Shortly before the house was designed, Richard had been reading The Iliad and The Odyssey, which were actually oral stories before becoming hallmarks of ancient Greek literature.

"The person we now call Homer was actually speaking The Odyssey," Richard explains. "The poet would arrive at the house of a royal or a noble family, and there was a room with a fire pit in the center of it called the megaron. The poet would stand in front of the fire with a lyre and chant the lines. So I told Jim, ‘I conceive of this fireplace as a megaron, where we would be telling stories to each other, sitting by the fire at night.’"

During the pandemic, that’s just what happened when Richard’s grown children would visit. "We all got together as a family, and we decided to eat outdoors to be safe," the author recalls. "We built a big fire in the Megaron, and we sat around the fire and told stories."

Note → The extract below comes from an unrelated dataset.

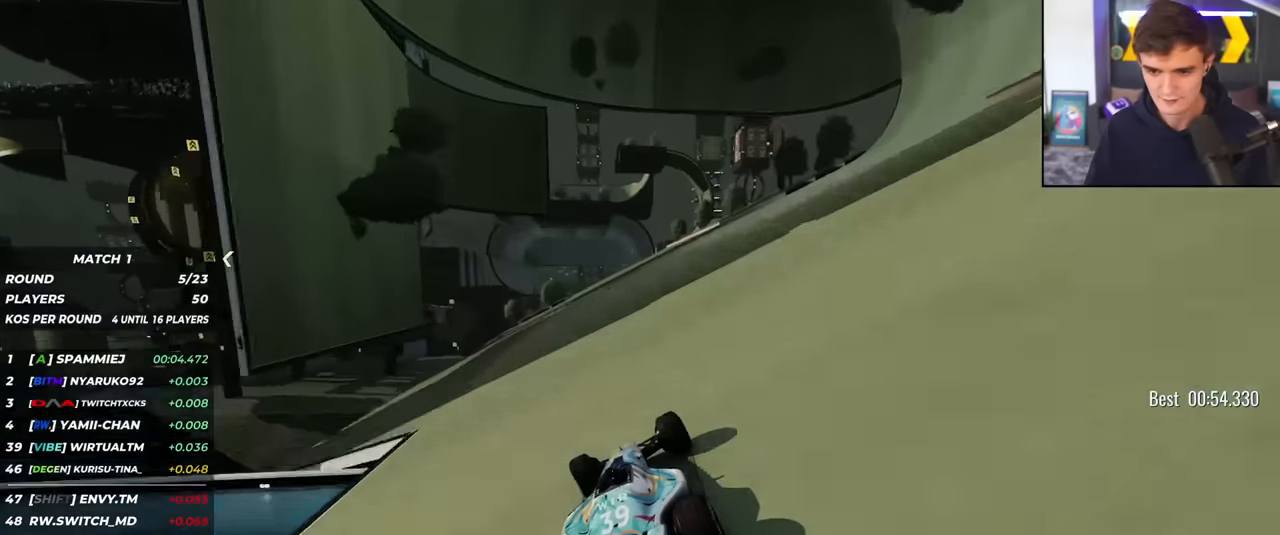
{"keys": ["up"], "events": [[267, "left", "down"], [417, "left", "up"]]}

The open kitchen sits under massive old-growth Douglas fir ceiling beams.

Freestone Farm is tied to the Bill Gates residence by more than Cutler’s designs. The ceiling beams are made from old-growth Douglas fir that was sourced for the Gates project.

"These Douglas firs were cut sometime around the year 1900, and they were used to construct a factory building in Duluth, Minnesota. Neither Jim nor Bill Gates wanted to cut any virgin timber for these very large beams, so they looked around and they found this abandoned building in Duluth, which Gates purchased," Richard explains. "There was a lot more timber that was actually needed for the Gates residence, so we in effect piggybacked on Bill Gates and got all these timbers."

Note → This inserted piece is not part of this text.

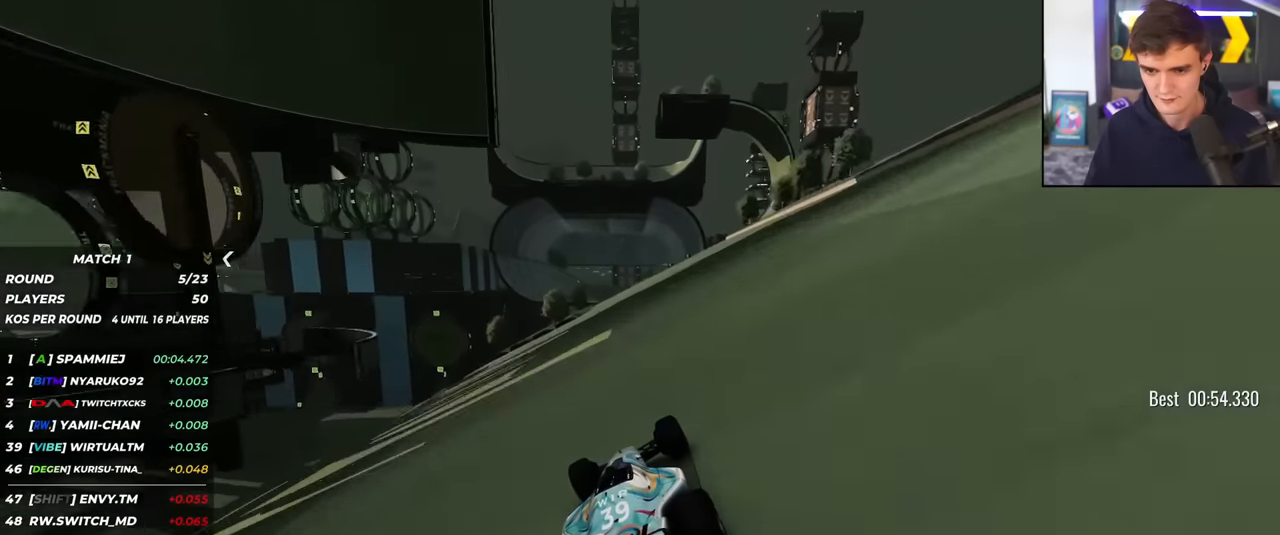
{"keys": ["up"], "events": [[67, "left", "down"], [150, "left", "up"], [250, "right", "down"], [384, "right", "up"]]}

The principal suite comes with its own fireplace, and built-in window seats with expansive views over the treetops.

The Prestons are already looking forward to their next home, off-grid in Maine, but leaving Freestone Farm is bittersweet. "We’ve all been in tears," Richard says. Even besides the house itself, the property is where the family indulged Richard’s secret passion: climbing trees, and even camping out in their branches with hammocks—and a few unexpected friends that come with the sale.



Large banks of windows spread natural light throughout the home.

"It turns out that the forest canopy in New Jersey is full of flying squirrels, but you never see them unless you climb into the trees," the author explains. "They’re very gentle creatures, and surprisingly tame. You can stroke them on the head, and they close their eyes like a cat. Several of them landed on our son, Oliver one morning. He had been eating potato chips, and it turns out that flying squirrels like potato chips. He was lying in his hammock, and he sat up-and there was a flying squirrel on his head."